柏木真樹 音楽スタジオ

トップページ > アンサンブル講座 > lesson 1-3「弦楽器の発音」

第3回目は、弦楽器の発音についてです。そんなん、楽器の奏法のテクニックの問題じゃん、と言わないでください。アンサンブルにも密接に関係することなんです。

プロとアマチュアの差、と言ったときに、何を想像しますか。そんなもん、たくさんありすぎて・・・まあそう言わずに話を進めましょう。

弦楽器の達人とそうではない人にはっきりとした違いがあることの一つに、音の立ち上がり、があります。本当に上手な人たちに混ざって弾いていると、周りの人たちの音が「先に出てくる」ような感じがするときがあります。別 にフライングをしているわけではありません。これは、音の立ち上がりがシャープなので、速く他人に音が届くのです。

達人とそうでない人の違いがよくわかるのが、弓のスピードです。これは、多くの人が気がついていることと思います。上手な人のボウイングは、きびきびしていますよね。でも、それだけではなく、音の立ち上がりの違いにも気をつけてほしいと思います。

音の立ち上がりをはっきりさせて、と要求すると、強く弾いたり、圧力をかけたりしてしまう人が多いですね。これは立ち上がりとは関係のない作業です。アクセントがついたような音は、邪魔になることの方が多いです。ましてや、力をかけてしまって音がつぶれてしまっては仕方ありません。

音は、羊羹をすぱっと切ったように、初めから均一な音でスタートすることが理想です。そのためには、スタートする時点で、適当な重みがかかっていて、進行方向に等速で一気に進むことが必要です。これが実はなかなか難しい。細かい話は、それこそ楽器の奏法の話になってしまいますのでここでは省きますが、こういう音が「きっちりと合った」アンサンブルには必要なんです。

特に小さい音で出なくてはならないときなど、「ふわぁー」とか「もあぁあ」なんていう弾き始めになってしまうことがよくあります。こういう音でスタートすると、きっちり合わせることができないことは、すぐ想像がつきますね。かといって、強引に「えいっ」と出てしまうと、汚い音になったり、場合によっては周りの顔を(> <)こんな風にしてしまうような音が出たりします。

「もあぁぁぁ」型のスタートでも、すぐに安定すれば、非常に近いものにはなります。ですから、多くの弦楽器の指導者が、汚い音を嫌って、この「スタートから一様」でない方法を推奨しているようです。

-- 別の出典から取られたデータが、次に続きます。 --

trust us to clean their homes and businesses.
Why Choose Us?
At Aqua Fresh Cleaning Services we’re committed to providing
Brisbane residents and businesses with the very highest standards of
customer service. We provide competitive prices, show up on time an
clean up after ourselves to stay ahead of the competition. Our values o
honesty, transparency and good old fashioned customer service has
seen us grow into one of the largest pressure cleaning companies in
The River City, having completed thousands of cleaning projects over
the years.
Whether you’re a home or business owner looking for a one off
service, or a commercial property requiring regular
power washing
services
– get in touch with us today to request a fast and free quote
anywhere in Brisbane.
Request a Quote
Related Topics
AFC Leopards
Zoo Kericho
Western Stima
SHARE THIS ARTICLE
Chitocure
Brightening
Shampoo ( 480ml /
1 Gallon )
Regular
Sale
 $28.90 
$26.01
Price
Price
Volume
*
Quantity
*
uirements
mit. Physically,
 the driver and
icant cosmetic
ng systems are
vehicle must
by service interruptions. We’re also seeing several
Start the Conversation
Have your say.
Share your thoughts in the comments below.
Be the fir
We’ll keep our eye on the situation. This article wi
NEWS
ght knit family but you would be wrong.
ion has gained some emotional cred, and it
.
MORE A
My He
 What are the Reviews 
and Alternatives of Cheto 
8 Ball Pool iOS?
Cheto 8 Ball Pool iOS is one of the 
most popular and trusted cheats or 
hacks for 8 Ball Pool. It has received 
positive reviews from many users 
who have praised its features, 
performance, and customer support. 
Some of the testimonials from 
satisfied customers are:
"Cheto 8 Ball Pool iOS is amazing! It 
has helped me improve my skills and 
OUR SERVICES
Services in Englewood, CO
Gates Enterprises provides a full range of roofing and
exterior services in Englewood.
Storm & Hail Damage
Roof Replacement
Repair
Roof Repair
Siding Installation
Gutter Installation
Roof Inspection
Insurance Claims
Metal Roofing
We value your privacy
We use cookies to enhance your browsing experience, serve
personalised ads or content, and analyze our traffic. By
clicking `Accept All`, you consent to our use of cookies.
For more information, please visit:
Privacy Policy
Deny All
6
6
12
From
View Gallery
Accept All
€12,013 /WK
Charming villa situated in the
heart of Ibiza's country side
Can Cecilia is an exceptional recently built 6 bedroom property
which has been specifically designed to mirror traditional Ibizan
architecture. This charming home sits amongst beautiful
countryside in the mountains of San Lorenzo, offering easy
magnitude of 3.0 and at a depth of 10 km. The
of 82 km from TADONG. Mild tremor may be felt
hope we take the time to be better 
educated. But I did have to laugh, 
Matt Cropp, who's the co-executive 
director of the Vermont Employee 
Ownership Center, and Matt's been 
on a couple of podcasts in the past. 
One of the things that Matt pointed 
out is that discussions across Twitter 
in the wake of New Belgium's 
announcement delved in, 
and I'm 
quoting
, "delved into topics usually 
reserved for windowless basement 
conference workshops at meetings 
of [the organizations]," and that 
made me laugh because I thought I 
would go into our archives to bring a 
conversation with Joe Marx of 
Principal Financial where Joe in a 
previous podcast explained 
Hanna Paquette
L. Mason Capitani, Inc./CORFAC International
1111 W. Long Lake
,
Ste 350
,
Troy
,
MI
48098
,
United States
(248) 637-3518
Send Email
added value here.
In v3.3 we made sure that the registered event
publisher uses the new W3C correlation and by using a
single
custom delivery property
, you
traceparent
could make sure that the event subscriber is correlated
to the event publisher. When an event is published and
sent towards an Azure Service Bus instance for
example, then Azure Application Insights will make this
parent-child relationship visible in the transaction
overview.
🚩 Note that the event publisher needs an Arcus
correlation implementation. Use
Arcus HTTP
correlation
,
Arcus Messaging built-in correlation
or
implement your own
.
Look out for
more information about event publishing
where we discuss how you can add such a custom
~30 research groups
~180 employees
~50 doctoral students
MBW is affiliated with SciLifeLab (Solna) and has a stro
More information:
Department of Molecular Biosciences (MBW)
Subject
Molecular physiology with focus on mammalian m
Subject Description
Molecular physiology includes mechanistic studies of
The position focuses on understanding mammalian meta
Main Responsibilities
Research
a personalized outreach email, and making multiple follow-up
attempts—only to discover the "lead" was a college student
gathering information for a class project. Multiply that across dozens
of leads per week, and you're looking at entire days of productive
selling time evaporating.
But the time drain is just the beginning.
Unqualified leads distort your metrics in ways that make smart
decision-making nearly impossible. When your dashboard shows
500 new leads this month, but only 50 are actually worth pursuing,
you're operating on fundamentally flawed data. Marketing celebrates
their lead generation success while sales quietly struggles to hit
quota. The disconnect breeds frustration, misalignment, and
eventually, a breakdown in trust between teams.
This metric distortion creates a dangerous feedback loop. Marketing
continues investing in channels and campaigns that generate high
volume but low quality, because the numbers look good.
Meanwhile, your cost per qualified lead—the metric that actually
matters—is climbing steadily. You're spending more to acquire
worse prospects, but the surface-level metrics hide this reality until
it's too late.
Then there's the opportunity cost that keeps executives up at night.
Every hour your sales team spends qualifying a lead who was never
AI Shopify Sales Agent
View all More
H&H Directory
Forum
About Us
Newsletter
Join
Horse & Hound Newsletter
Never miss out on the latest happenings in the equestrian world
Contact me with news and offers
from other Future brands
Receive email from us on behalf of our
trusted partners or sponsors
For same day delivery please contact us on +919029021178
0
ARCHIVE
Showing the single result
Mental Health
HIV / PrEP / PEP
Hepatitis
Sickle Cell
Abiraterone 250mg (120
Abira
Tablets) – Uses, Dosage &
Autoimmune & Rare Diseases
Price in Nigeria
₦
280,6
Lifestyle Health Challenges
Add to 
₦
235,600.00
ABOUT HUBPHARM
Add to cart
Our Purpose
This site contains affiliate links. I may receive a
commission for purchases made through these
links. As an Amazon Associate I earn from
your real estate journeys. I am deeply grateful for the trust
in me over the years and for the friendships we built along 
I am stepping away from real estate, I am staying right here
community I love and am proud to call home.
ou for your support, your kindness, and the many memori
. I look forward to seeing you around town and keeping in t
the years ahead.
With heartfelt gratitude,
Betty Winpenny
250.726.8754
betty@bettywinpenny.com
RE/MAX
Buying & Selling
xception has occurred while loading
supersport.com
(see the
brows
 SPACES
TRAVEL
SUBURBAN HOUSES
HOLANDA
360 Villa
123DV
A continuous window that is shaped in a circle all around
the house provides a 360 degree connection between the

熟練してくればスタートも気にならないくらいになるだろう、ということだと思いますが、始めからボウイングの練習にこのスタートの練習を取り入れてしまう方がよいような気がします。

ダウンボウに比べて、アップボウのスタートはさらに難しいかもしれません。でも、これは「一生ものだ」と思って練習をしてください。